Worth was a distinguished expert on Modern theatre, especially Irish theatre, and a leading authority on Samuel Beckett. Worth published many essays and books on him – including Samuel Beckett’s Theatre: Life-Journeys. She also produced several productions of his plays: for example, working with actor Patrick Magee Worth produced Beckett's television play Eh Joe and his radio plays, Words and Music, Embers and Cascando. Beckett gave Worth special permission to work with these texts. Beckett also gave Worth permission to adapt his short story Company; the award-winning production of Worth's adaptation – directed by Tim Pigott-Smith and performed by Julian Curry at the Demarco Gallery Theatre 2–29 August 1987 – received a Fringe First at the Edinburgh Festival. It was later staged at the Belfast Festival (23–28 November 1987), the Donmar Warehouse in London (18 January – 6 February 1988, the Lehman College Center for the Performing Arts of the City University of New York (April 1988), the Princess Grace Theatre, Monaco (18 May 1991), and the 1991 Beckett Festival, Dublin. Worth also produced a double bill of Oscar Wilde's Salome and W. B. Yeats's Full Moon in March.

===Retirement===
Following her retirement, Worth spent a decade (1987–97) as co-editor of the Society for Theatre Research's Theatre Notebook, a journal of the history and technique of the British theatre; she also served as a visiting professor at King's College London for most of this period. In addition, she held a Leverhulme Professorial Fellowship (1987–89) and served on the advisory boards of the journals Yeats Annual and Modern Drama as well as those of many others.
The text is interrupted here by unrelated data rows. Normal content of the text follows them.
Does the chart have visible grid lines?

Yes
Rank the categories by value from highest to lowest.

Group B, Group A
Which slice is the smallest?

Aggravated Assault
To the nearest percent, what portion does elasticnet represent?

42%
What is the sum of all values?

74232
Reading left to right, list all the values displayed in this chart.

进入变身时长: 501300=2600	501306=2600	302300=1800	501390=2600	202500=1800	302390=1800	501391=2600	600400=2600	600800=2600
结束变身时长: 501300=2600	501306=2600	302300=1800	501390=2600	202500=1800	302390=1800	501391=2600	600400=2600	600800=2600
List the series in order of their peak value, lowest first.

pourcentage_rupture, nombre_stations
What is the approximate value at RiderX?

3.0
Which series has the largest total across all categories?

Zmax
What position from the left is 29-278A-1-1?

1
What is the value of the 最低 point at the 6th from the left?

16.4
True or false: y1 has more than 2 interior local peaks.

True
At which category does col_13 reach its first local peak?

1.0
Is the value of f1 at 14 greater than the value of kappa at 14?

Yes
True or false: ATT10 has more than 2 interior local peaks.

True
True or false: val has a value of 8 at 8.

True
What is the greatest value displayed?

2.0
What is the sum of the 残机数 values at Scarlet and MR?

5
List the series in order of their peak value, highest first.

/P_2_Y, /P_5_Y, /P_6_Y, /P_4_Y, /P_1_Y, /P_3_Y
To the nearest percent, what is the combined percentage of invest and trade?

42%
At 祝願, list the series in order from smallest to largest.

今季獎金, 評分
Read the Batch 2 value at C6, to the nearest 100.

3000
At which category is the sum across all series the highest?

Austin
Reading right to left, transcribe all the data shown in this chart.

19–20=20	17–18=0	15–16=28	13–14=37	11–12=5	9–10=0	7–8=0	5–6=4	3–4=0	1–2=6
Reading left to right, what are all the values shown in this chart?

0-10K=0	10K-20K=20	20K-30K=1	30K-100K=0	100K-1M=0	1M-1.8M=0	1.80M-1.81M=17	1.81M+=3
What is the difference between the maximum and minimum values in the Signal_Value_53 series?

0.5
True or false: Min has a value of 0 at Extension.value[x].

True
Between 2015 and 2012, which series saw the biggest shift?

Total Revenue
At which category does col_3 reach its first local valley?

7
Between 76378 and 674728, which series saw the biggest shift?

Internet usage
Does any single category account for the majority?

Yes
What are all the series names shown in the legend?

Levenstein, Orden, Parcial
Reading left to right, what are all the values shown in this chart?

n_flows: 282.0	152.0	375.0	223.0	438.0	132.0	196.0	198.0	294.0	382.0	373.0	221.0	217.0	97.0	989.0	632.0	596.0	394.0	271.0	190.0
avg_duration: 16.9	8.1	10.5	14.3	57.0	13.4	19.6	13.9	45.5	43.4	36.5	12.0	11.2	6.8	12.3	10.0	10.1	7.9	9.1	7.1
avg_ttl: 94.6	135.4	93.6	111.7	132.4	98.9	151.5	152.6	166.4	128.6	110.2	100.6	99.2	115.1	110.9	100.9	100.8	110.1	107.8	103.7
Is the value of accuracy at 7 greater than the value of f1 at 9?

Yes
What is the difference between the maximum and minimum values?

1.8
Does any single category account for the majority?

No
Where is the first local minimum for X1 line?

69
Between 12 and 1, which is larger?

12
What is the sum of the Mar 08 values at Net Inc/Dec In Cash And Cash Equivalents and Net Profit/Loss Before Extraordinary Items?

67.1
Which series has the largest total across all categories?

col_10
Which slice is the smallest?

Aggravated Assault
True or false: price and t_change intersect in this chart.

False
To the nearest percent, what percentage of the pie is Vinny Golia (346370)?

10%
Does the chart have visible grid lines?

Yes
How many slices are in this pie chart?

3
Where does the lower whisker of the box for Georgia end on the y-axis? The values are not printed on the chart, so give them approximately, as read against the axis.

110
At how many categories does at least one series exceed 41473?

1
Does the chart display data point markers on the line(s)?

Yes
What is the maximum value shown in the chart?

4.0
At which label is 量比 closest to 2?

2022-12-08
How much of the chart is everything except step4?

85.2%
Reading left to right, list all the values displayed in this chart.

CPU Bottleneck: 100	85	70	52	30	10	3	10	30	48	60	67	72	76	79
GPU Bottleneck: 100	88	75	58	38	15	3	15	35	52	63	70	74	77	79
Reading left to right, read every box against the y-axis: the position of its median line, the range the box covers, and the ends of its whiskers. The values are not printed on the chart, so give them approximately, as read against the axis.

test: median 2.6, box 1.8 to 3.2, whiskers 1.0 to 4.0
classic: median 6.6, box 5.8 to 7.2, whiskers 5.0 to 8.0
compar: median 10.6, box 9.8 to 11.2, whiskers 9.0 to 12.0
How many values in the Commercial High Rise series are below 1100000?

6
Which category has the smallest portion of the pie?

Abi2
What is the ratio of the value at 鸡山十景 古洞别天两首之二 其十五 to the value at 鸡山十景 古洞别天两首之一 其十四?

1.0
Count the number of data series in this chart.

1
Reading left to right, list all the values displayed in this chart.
In 2013, several rehearsal rooms and a new theatre named after Caryl Churchill were added to Sutherland House, the Regency villa that houses Royal Holloway's drama department. The new complex was named "The Katharine Worth Building" in Worth's honour.

On 8 May 2015, Worth's life was one of those celebrated on BBC Radio 4's obituary programme Last Word.

===Personal life===
In 1947, she married George Worth, with whom she had a daughter, Libby, and two sons, Christopher and Charles. She died of a viral infection on 28 January 2015, aged 92, survived by her children, George having predeceased her.

==Publications==
- Katharine Worth (1973). "Revolutions in Modern English Drama"
- Katharine Worth (1975). "Beckett the Shape Changer"
- Katharine Worth (1983). "Oscar Wilde (Modern Dramatists)"
- Katharine Worth (1985). "Maeterlinck's Plays in Performance (Theatre in Focus)"
- Katharine Worth (1990). ""Waiting for Godot" and "Happy Days" (Text & Performance)"
- Katharine Worth (1992). "Sheridan and Goldsmith (English Dramatists)"
- Katharine Worth (2001). "Samuel Beckett's Theatre: Life Journeys"
- Katharine Worth (2013). "The Irish Drama of Europe from Yeats to Beckett (Bloomsbury Academic Collections: English Literary Criticism)"

== See also ==

- Words and Music (play)
- Happy Days (play)
- ... but the clouds ...
- Play (play)
- Embers

== Selected bibliography ==

- Revolutions in Modern English Drama, 1973
- (ed.) Beckett the Shape Changer, 1975
- The Irish Drama of Europe: from Yeats to Beckett, 1978
- Oscar Wilde, 1983
- Maeterlinck’s Plays in Performance, 1985
- Waiting for Godot and Happy Days: text and performance, 1990
- Sheridan and Goldsmith, 1992
- Samuel Beckett’s Theatre: life journeys, 1999
- (ed.) Where There is Nothing by W. B Yeats and The Unicorn from the Stars by Yeats and Lady Gregory, 1987.